The dining room was beautiful, oak-panelled with a quite amazing icing-sugar ceiling. The orangery – she remembered now – was a vaulted vision of stained and patterned glass and intricate Victorian ironwork.
‘Yes, they’re both fantastic,’ Cat said faintly, when Fanny nagged her for a quick decision, because she’d need to tell the hotel management, my sweet, everyone was keen to get things moving right away.
‘The orangery, then,’ said Fanny. ‘Rosie, angel, did you make a note? I think you’ve made a wise decision, Cat. You can get more people into the orangery. Darling, I must press you for a date.’
‘I—I need a bit more time,’ said Cat. ‘I’ll have to ask—’
‘While you’re considering, we’ll pencil in some possibilities, and then you can decide.’
Cat decided she felt very ill.
But, as the day went on, she started to enjoy herself.
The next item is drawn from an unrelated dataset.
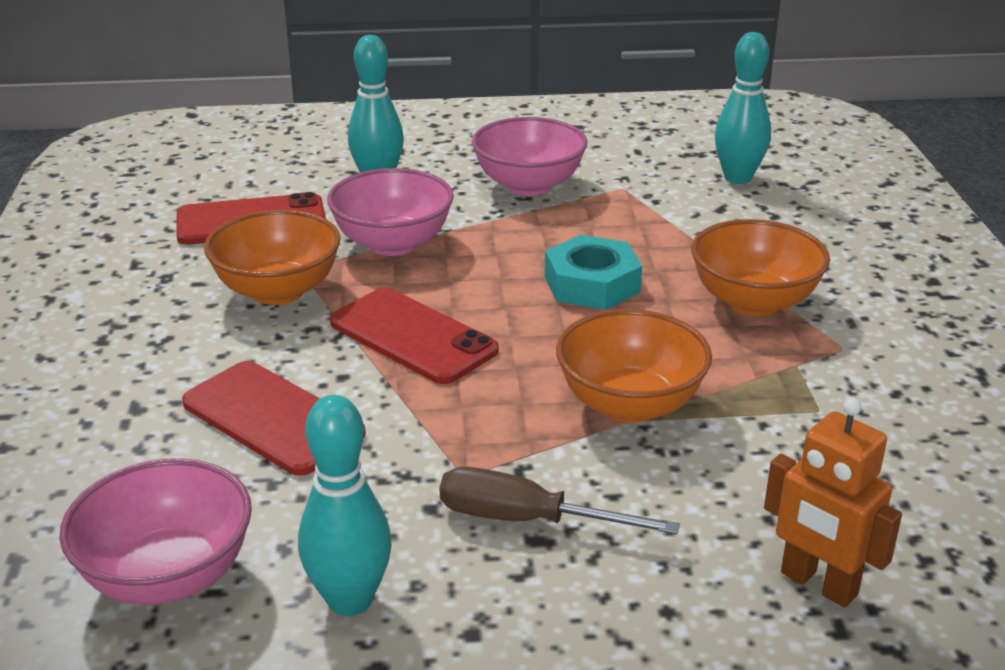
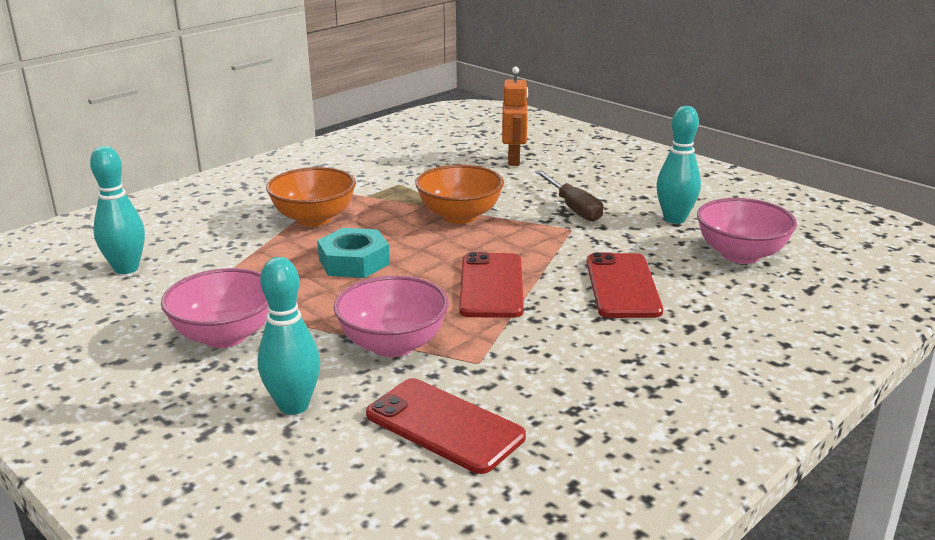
camera: 130 degrees left, 5 degrees down
(278, 291) = (517, 353): orange bowl -> none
Well, almost to enjoy herself. She couldn’t shift the nagging, guilty feeling that was making her feel sick.
The hotel had given them a room where Rosie did her face and dressed her up in gorgeous outfits which had clearly cost a lot of money, and Rick took lots of photographs, and Fanny said they were delightful, darlings, that Cat had perfect cheekbones, and her eyes were rather nice, as well.
‘Or a good colour, anyway,’ she added. ‘But you need to dye your eyelashes, and you should sort your eyebrows out as well. A decent pair of tweezers aren’t expensive, so don’t look at me like that.’
If Cat would put her hair up, not have it loose and drooping – you look like some prehistoric hippy, or Neil out of
The Young Ones
at the moment, darling girl – she would be almost pretty.
‘Cat, don’t be offended,’ whispered Rosie, as her boss moved out of earshot to give Rick more instructions. ‘Almost pretty means you’re really beautiful when Fanny says it – trust me.’
‘What was that, my sweet?’ Fanny turned her laser beam on Rosie. ‘What did you just say?’
‘We’re running late,’ said Rosie. ‘We should have left an hour ago.’
‘Oh, my angel girl, why didn’t you tell me?’ Fanny’s bright blue eyes were narrowed now and the boy photographer looked scared.
But Rosie didn’t seem fazed at all, and Cat was well impressed.
They were hurrying back towards the forecourt, Rosie tapping on her keypad, Fanny firing questions, comments and instructions like an AK-47 and Cat still feeling sick, when they all collided with a man in faded jeans, a blue checked shirt and workman’s heavy boots. He had been carrying an armful of rolled-up plans and drawings, and now he dropped the lot.